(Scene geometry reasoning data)
== Segment start ==
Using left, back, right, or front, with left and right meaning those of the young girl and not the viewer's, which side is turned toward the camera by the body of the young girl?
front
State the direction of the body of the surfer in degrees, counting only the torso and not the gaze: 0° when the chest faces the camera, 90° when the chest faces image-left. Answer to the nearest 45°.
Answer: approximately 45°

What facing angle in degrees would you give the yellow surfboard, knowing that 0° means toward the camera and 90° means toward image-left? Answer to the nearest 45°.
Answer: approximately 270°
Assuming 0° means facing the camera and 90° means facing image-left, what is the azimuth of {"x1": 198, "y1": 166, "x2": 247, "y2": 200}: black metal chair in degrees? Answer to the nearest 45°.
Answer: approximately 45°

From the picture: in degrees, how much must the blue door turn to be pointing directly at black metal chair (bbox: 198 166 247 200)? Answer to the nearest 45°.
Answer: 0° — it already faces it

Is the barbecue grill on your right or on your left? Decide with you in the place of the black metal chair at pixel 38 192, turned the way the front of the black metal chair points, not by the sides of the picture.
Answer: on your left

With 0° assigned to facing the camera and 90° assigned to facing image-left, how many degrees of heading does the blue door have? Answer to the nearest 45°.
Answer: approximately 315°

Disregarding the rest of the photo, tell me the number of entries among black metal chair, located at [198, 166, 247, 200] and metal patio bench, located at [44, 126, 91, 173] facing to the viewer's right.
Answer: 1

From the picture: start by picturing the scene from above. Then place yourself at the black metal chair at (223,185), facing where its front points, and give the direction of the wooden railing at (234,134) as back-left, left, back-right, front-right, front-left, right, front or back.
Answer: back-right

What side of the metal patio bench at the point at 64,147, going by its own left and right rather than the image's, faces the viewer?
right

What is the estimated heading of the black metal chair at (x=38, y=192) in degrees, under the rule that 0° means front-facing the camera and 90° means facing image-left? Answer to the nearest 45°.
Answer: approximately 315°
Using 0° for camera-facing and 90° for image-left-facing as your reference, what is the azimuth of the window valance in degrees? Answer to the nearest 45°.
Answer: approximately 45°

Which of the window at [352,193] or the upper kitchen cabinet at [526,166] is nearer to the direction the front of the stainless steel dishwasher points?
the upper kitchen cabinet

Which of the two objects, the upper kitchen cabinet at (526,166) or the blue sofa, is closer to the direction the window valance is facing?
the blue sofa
== Segment end ==
Quote the material above in full, word for word.

Using left, back, right, or front, with left and right meaning those of the young girl and not the viewer's, which side is turned toward the camera by the body of the young girl?
front
State the direction of the body of the surfer in degrees, counting only the torso and not the gaze: 0° when the chest faces the camera, 90° when the chest faces image-left. Answer to the nearest 45°.
Answer: approximately 45°

What facing angle in degrees would you give the yellow surfboard, knowing that 0° means toward the camera and 90° means toward image-left? Answer to the nearest 45°.
Answer: approximately 270°
Assuming 0° means facing the camera and 90° means facing image-left, what is the azimuth of {"x1": 198, "y1": 166, "x2": 247, "y2": 200}: black metal chair in degrees? Answer to the nearest 45°.
Answer: approximately 45°

From the picture: in degrees, how much must the blue door turn to be pointing directly at black metal chair (bbox: 198 166 247 200)? Answer to the nearest 45°.
Answer: 0° — it already faces it

Is the barbecue grill on your right or on your left? Decide with you in the place of the black metal chair at pixel 38 192, turned the way the front of the black metal chair points, not by the sides of the picture.
Answer: on your left

With 0° assigned to facing the camera and 90° assigned to facing image-left, how many degrees of heading does the blue door have? Answer to the nearest 45°.
Answer: approximately 315°

Disregarding the rest of the photo, tell me the number of entries among black metal chair, located at [198, 166, 247, 200] and metal patio bench, located at [44, 126, 91, 173] facing to the viewer's right.
Answer: 1

From the picture: start by picturing the scene from above. Then place yourself at the black metal chair at (223,185), facing where its front points, and give the direction of the wooden railing at (234,134) as back-left, left, back-right, front-right, front-left, right, front or back.
Answer: back-right

What side of the metal patio bench at the point at 64,147, going by its own left and right rather than the image's, faces the viewer?
right

What is the estimated heading of the black metal chair at (x=38, y=192) in degrees, under the rule that 0° means front-facing the camera and 90° means facing image-left? Answer to the nearest 45°.
Answer: approximately 315°
Using 0° for camera-facing and 90° for image-left-facing as your reference, what is the azimuth of the window valance in degrees? Answer to the nearest 45°.
Answer: approximately 45°

Which of the window at [352,193] or the upper kitchen cabinet at [526,166] is nearer to the direction the front of the stainless steel dishwasher points?
the upper kitchen cabinet

Which of the two objects, the upper kitchen cabinet at (526,166) or the blue sofa, is closer to the direction the window valance is facing?
the blue sofa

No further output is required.